Task directions - When the string "down" occurs in a line of the listing below, return that line.

━━━━━ Provided material

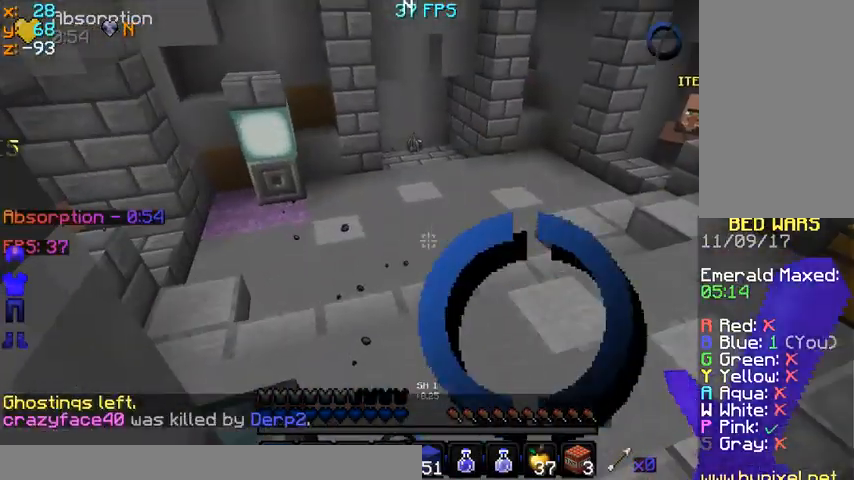
{"keys": ["a", "w"], "mouse": [], "events": [[100, "w", "down"], [333, "a", "down"], [400, "space", "up"]]}
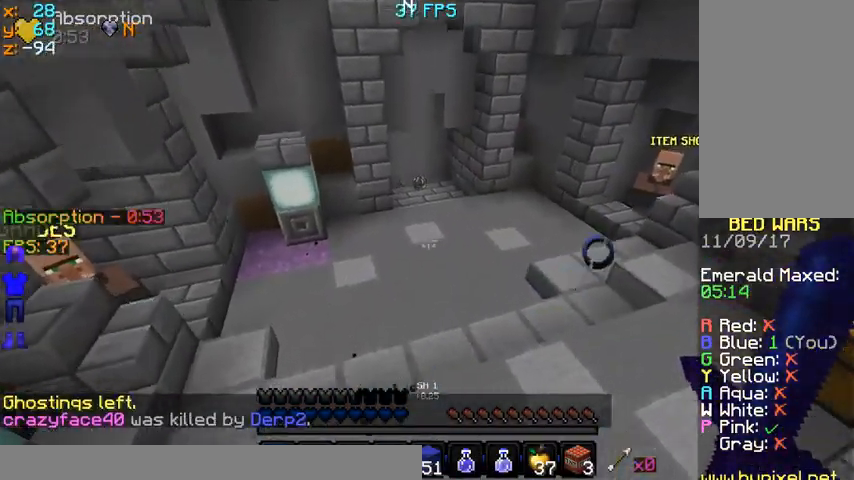
{"keys": ["w"], "mouse": [], "events": [[133, "space", "down"], [200, "a", "up"], [467, "space", "up"]]}
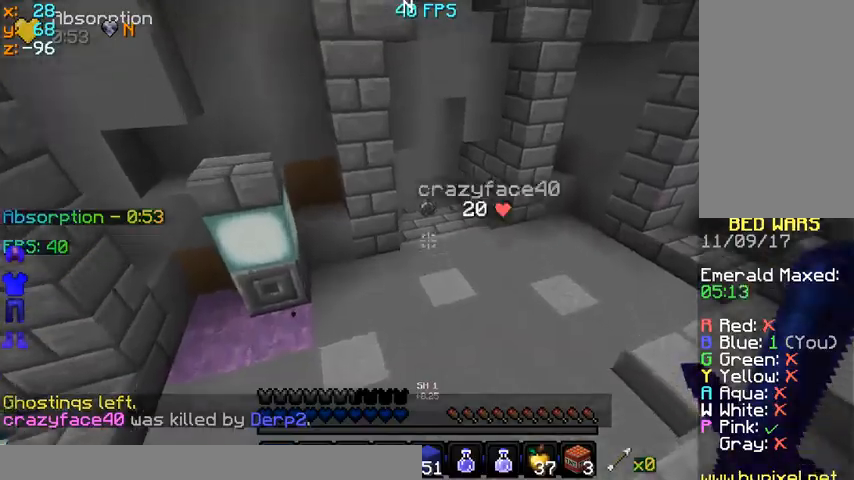
{"keys": ["w"], "mouse": [], "events": []}
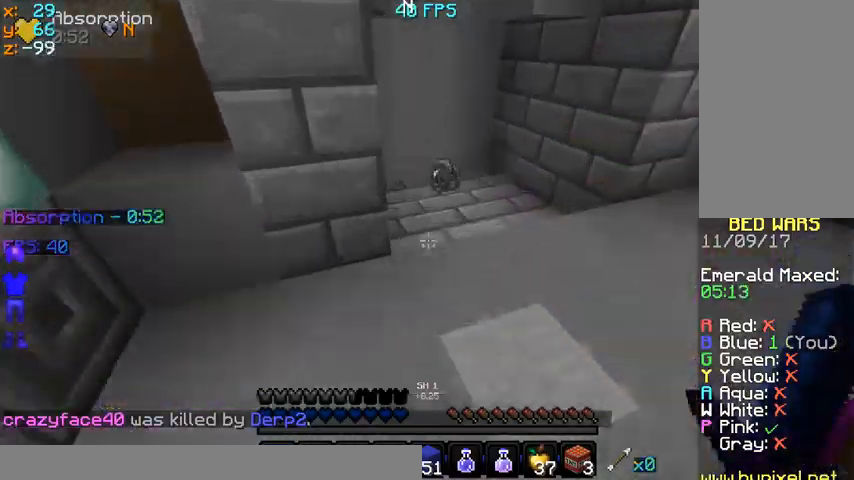
{"keys": ["w"], "mouse": [], "events": []}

━━━━━━━━━━

Your response -
{"keys": ["a", "w"], "mouse": [], "events": [[100, "w", "down"], [333, "a", "down"], [400, "space", "up"]]}
{"keys": ["w"], "mouse": [], "events": [[133, "space", "down"], [200, "a", "up"], [467, "space", "up"]]}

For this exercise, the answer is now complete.